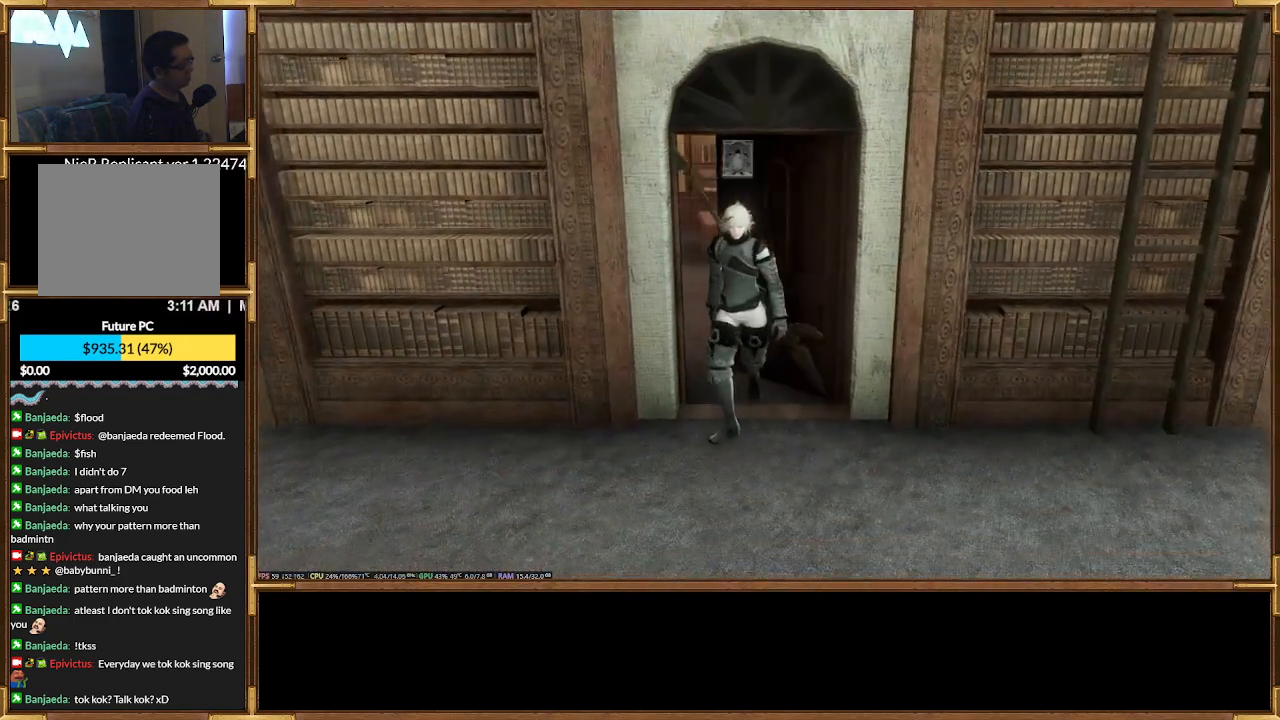
{"dt_ms": 500, "buttons": [], "events": [[300, "R2", "down"], [500, "R2", "up"]]}
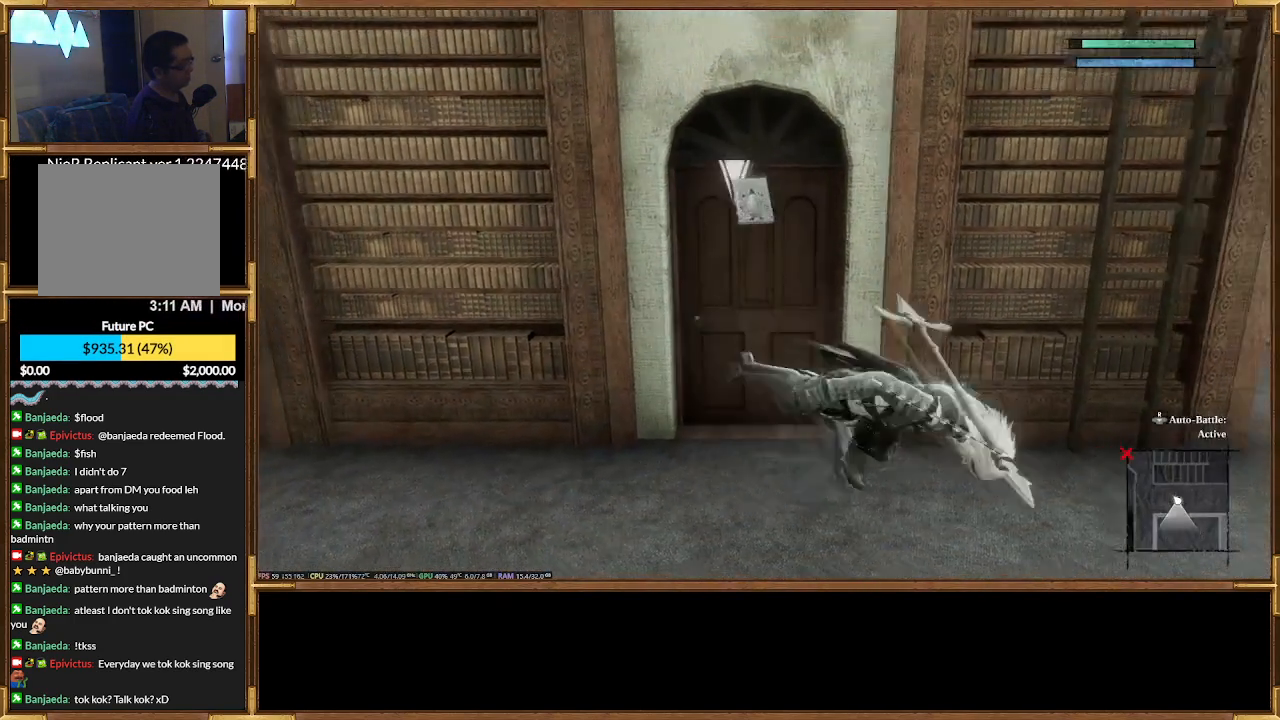
{"dt_ms": 1000, "buttons": ["R2"]}
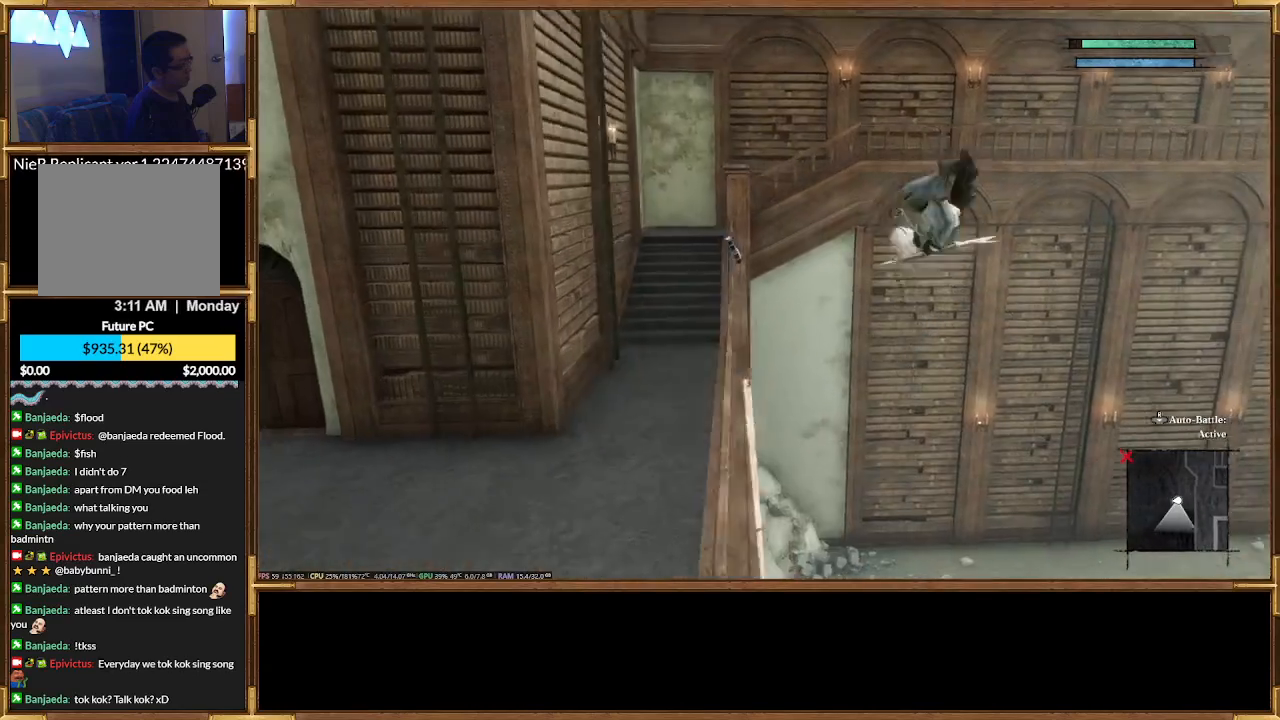
{"dt_ms": 500, "buttons": ["R2"], "events": [[300, "R2", "up"], [433, "R2", "down"]]}
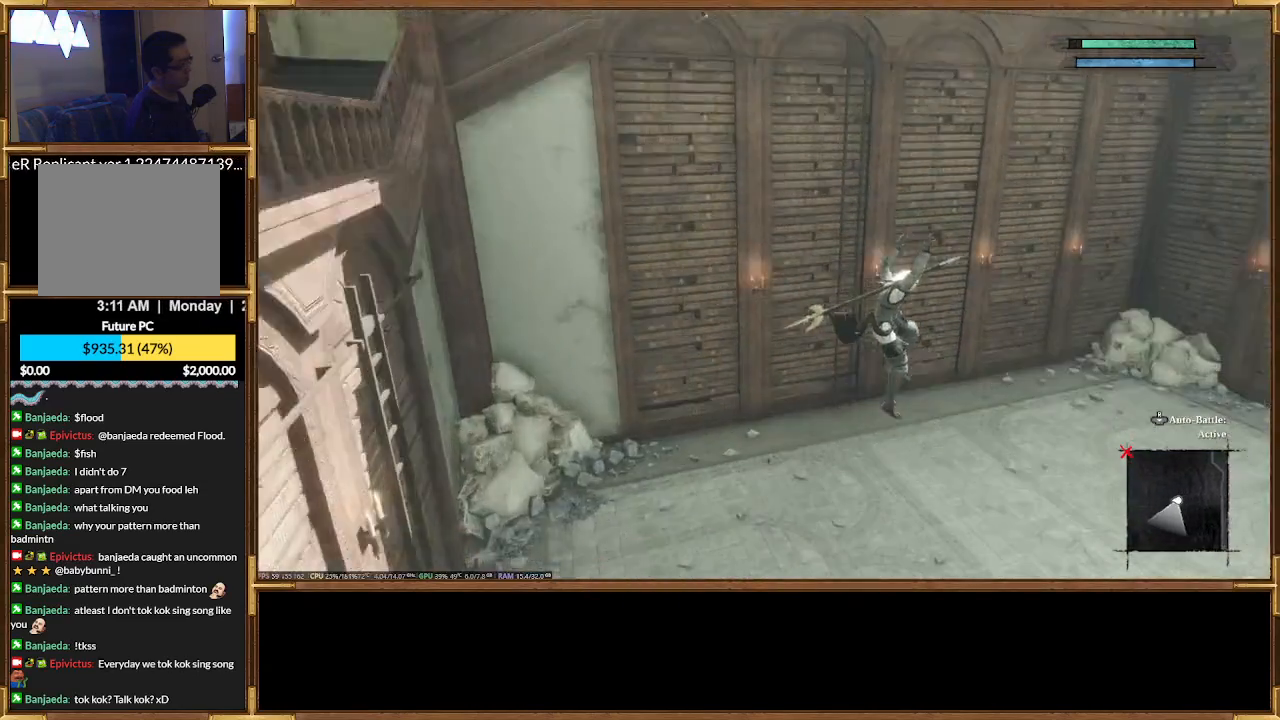
{"dt_ms": 500, "buttons": [], "events": [[133, "R2", "up"], [267, "R2", "down"], [400, "R2", "up"]]}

====

▸ **Required action**:
Could you give all of the data again exactly as written, omitting any pictures?

▸ **Solution**:
{"dt_ms": 500, "buttons": [], "events": [[300, "R2", "down"], [500, "R2", "up"]]}
{"dt_ms": 1000, "buttons": ["R2"]}
{"dt_ms": 500, "buttons": ["R2"], "events": [[300, "R2", "up"], [433, "R2", "down"]]}
{"dt_ms": 500, "buttons": [], "events": [[133, "R2", "up"], [267, "R2", "down"], [400, "R2", "up"]]}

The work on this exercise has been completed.